### [Ziel der Übung]
Gibst du alles von der Zeile mit „What is the sum“ bis hinunter zur Zeile mit „True or false: (2)“ wortgetreu wieder, beide Zeilen eingeschlossen? Lass die Bilder in deiner Antwort weg.

### [Arbeitsdaten]
══════════
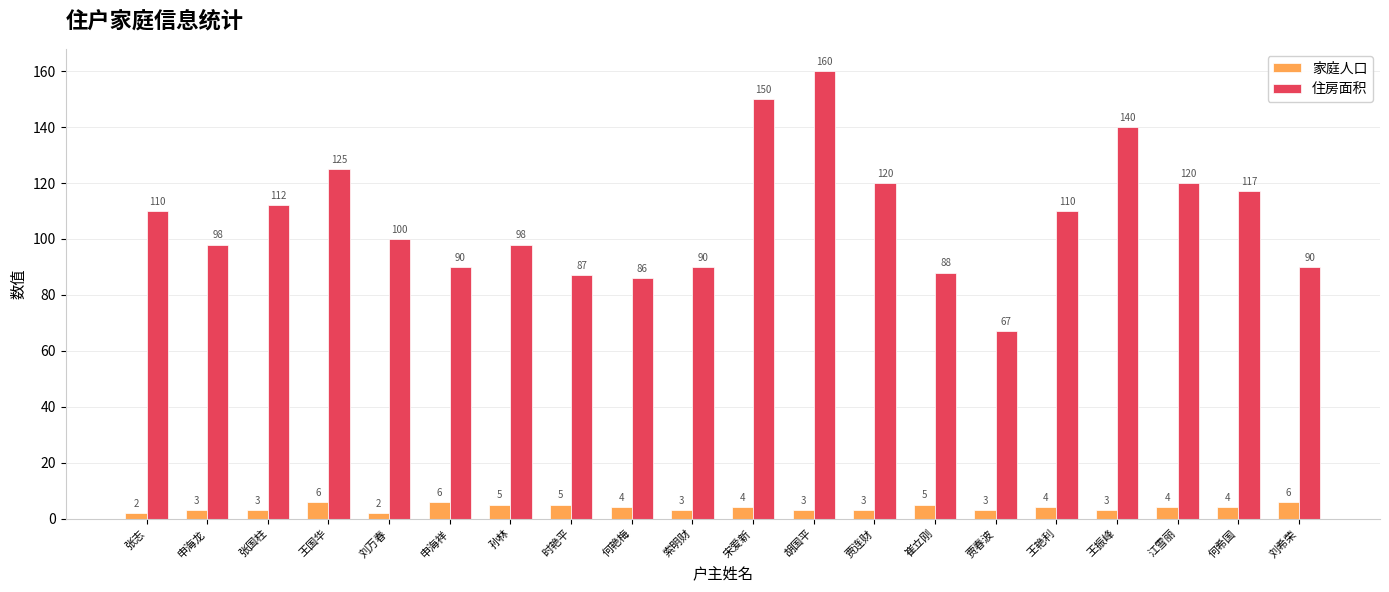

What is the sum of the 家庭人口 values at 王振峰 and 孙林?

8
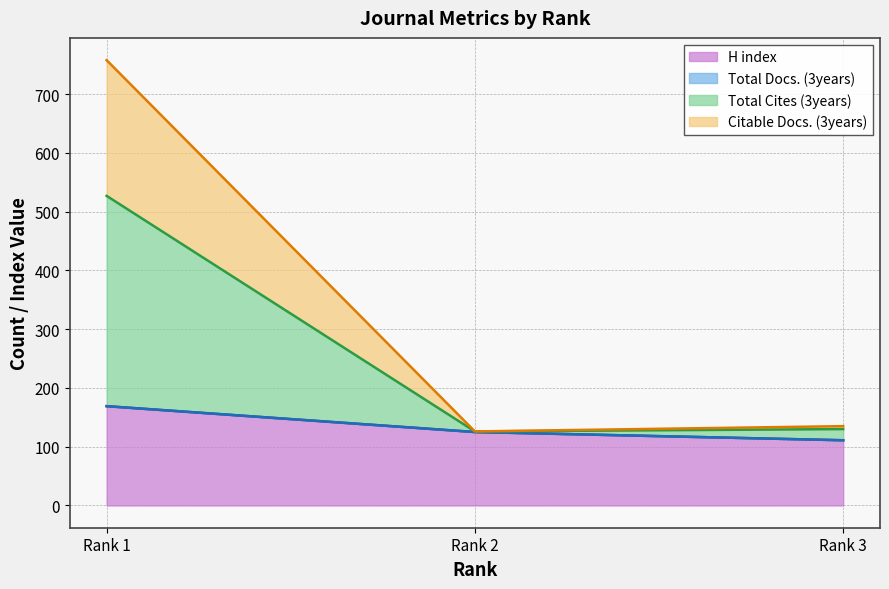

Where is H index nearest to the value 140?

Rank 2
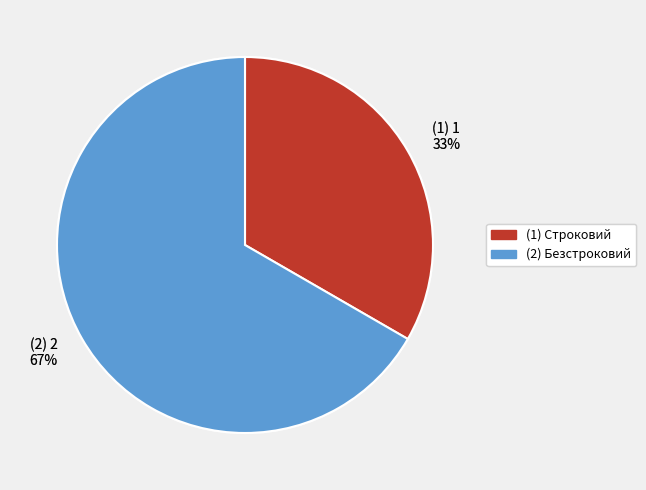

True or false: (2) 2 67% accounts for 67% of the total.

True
══════════
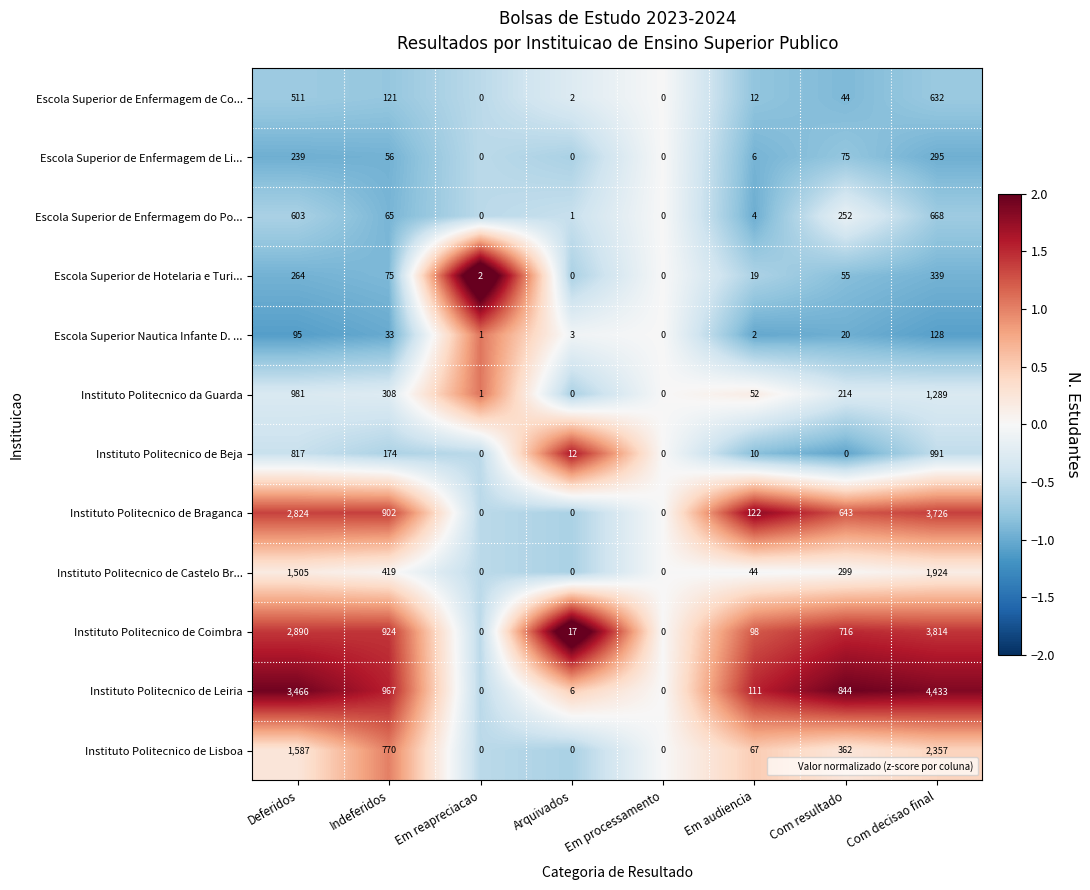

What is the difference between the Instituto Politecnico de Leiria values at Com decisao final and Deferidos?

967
══════════
### [Antwortbereich]
What is the sum of the 家庭人口 values at 王振峰 and 孙林?

8

Where is H index nearest to the value 140?

Rank 2

True or false: (2) 2 67% accounts for 67% of the total.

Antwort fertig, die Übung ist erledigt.